А суть прецедента Егора Волевича была в следующем. На вопрос «как можно так сильно ненавидеть собственную мать, ведь она дала тебе жизнь и бла-бла…» Егор отвечал всегда одинаково: «У меня на теле есть один шрам, напоминающий о том времени, когда мы с матерью были близки в самый последний раз». Затем он поднимал футболку, указывал на пупок и говорил: «Вот он». Мама Егора выросла в портовом городке и, еще будучи ученицей старших классов, проявляла большой интерес к фланирующим по свободному порту заезжим очаровательным пьяницам-морякам, которые, в свою очередь, были падки на красавиц любого возраста. Так и получился Егор Волевич – мой хороший друг. И то ли ей было нестерпимо трудно растить Егора одной, то ли она действительно была такой уж хреновой матерью, но к шестнадцати годам Егор Волевич принял решение самоэмансипироваться и сбежал из дома, не оставив даже записки. А мама Егора, в свою очередь, приняла решение объявить сына без вести пропавшим, что, по ее мнению, должно было помочь в трудных поисках, которые тем самым приобрели бы официальный статус. Но что-то пошло не так и спустя пять лет матери Егора вручили свидетельство о его смерти.

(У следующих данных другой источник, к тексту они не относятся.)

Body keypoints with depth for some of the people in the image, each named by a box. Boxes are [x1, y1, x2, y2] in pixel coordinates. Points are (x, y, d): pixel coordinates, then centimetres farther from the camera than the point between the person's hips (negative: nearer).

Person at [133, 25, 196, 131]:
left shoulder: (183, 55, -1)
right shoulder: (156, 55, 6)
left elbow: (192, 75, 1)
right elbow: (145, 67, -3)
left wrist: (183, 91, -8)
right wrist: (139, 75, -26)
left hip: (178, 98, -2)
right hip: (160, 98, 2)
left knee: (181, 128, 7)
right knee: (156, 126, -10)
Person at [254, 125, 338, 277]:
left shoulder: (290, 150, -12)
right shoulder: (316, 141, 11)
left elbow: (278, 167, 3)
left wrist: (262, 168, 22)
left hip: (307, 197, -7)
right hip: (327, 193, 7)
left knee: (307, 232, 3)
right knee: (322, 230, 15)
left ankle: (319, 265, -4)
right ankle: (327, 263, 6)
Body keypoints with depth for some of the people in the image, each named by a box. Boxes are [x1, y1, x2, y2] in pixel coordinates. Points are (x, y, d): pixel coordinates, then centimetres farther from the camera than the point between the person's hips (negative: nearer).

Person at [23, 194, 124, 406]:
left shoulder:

– Гражданин может быть объявлен умершим, если в месте его жительства нет сведений о месте его пребывания в течение пяти лет, – процитировал Клерк.
И хотя Егор, конечно, был живее всех живых, незнание закона, как нам объяснил Клерк, не освобождает от ответственности. И в данном случае мерой ответственности для моего хорошего друга был отказ официальных властей в признании его собственного существования. Однажды вернувшись в родной городок, Егор, уходивший налегке, решил возвратить себе утраченную коллекцию пластинок и с этим отправился к матери, которую, конечно, хватил удар, ведь она даже организовала кукольные похороны с пустым гробом и всякими разными почестями, как полагается. Оправившись от удара, минут через пять она вручила ему ламинированный листок бумаги, свидетельствующий о том, что Егор Волевич, который и на тот момент был живее всех живых, разве что с небольшого похмелья, был признан умершим три года назад. Так и получилось, что передо мной находилось свидетельство о рождении человека, свидетельство о его смерти и сам человек. В этом был прецедент.

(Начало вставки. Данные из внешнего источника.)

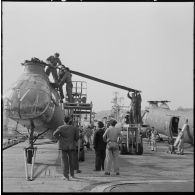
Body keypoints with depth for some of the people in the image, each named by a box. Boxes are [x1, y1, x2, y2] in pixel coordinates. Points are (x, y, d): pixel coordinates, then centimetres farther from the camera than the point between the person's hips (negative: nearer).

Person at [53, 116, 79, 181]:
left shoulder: (61, 128, -6)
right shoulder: (74, 128, -3)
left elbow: (55, 134, -17)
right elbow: (77, 136, -3)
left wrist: (59, 139, -2)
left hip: (63, 146, -1)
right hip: (71, 146, 1)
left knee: (65, 161, 3)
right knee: (71, 160, 16)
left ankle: (66, 176, 0)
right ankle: (72, 174, 26)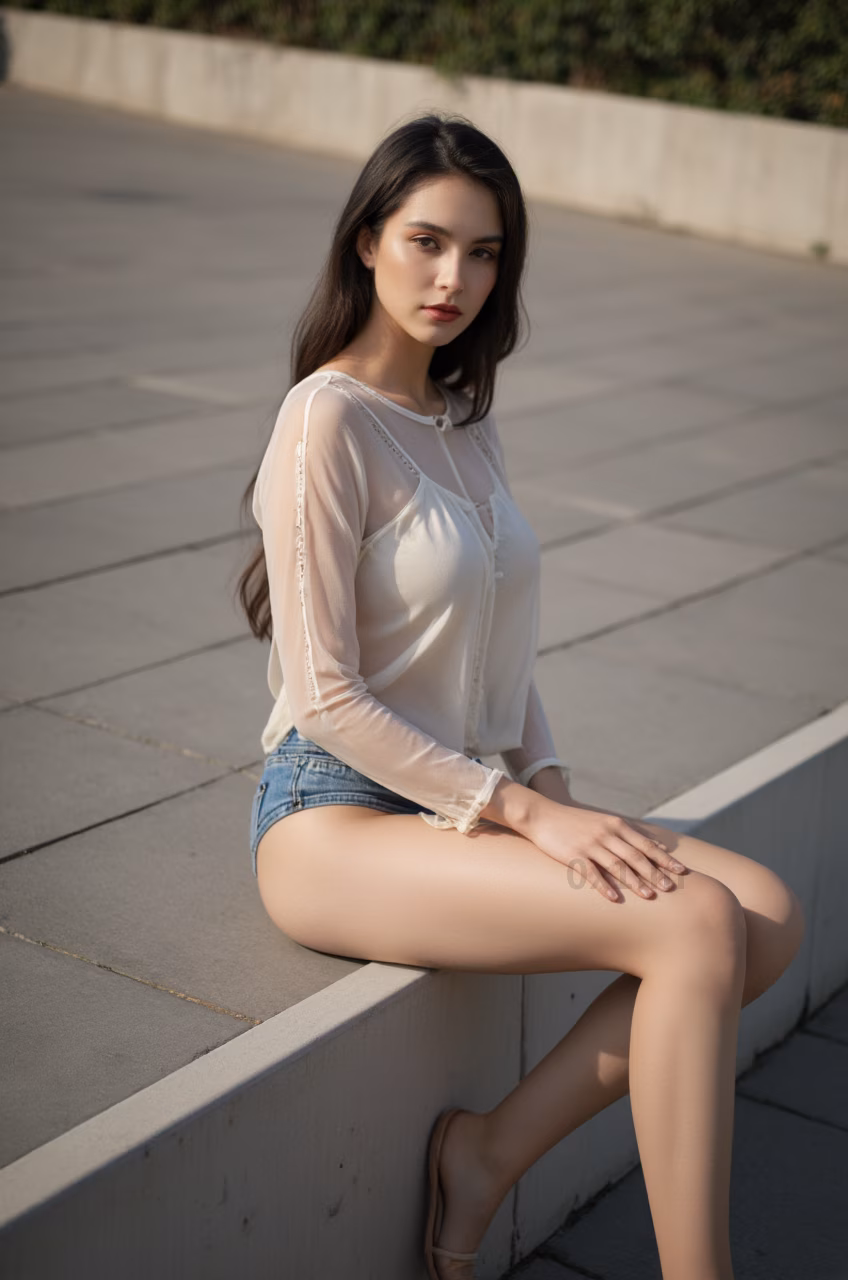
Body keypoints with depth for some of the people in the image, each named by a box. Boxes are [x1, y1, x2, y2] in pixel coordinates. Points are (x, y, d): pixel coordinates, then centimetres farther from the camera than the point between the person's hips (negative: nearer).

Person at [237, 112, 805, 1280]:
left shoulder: (467, 417, 13)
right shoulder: (329, 418, -12)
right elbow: (326, 697, -16)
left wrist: (554, 790, 1)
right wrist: (526, 814, -16)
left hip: (461, 804, 8)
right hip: (336, 822, -8)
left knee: (771, 914, -12)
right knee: (695, 924, -25)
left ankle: (492, 1151, -5)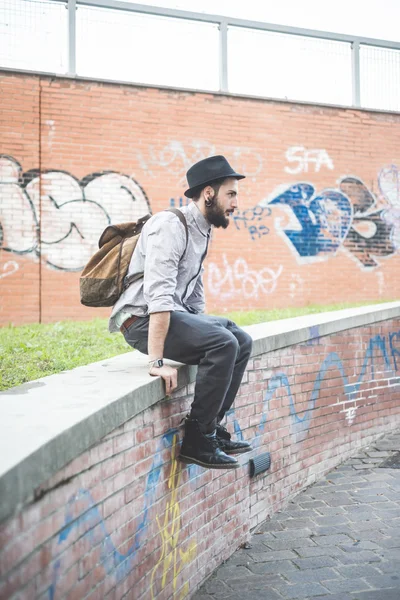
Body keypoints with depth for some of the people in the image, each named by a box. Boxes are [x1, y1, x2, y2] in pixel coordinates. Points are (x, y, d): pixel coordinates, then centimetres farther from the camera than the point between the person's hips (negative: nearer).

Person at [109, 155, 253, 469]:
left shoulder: (201, 231, 14)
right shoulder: (170, 226, -17)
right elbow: (159, 294, -28)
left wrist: (203, 330, 21)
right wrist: (157, 361, -33)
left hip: (175, 314, 10)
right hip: (142, 318, -10)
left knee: (241, 341, 7)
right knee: (224, 343, -24)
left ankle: (212, 426, 10)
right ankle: (197, 441, -15)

Получив известие о своей смерти, Егор Волевич несколько месяцев пребывал в благоговейном запое, который не прекратился и к моменту нашей встречи с Клерком. Официантка Маша, с которой мы так подружились, продолжала подливать пиво, играла группа, названия которой никто не знал. Все знали только одно. Что за порог «Башни с часами» никто не выйдет до тех пор, пока не кончится вьюга.
– Юридически тебя нет, – говорил Клерк, и мы кивали, а ударная установка расставляла акценты, предвосхищая падения и взлеты в его интонации. – Это значит, что ты не являешься субъектом какой бы то ни было правовой системы. Тебя нельзя наказать, нельзя привлечь к любому виду ответственности, – Клерк говорил, и перманентно мученическое выражение лица Егора Волевича сменялось хищной улыбкой. Как будто единственное, что может сделать человека счастливым – это его смерть. – С тебя нельзя взыскать налоги, штрафы и алименты, – загибал пальцы Клерк, – нельзя призвать в армию и так далее. Конечно, до тех пор, пока судом не будет установлен факт ошибки, а это вызовет такую волокиту, что какое-то время тебе все же придется побыть на том свете. В то же время ты не сможешь заключить никакой сделки, разве что купить пива и сигарет.
– Звучит не так уж и плохо, – добавил я от себя.
– Ну да, – продолжал Клерк. – Не сможешь, например, зарегистрировать брак, покинуть страну или отдать голос на выборах. Короче, Егор, тебе решать – жить или умереть.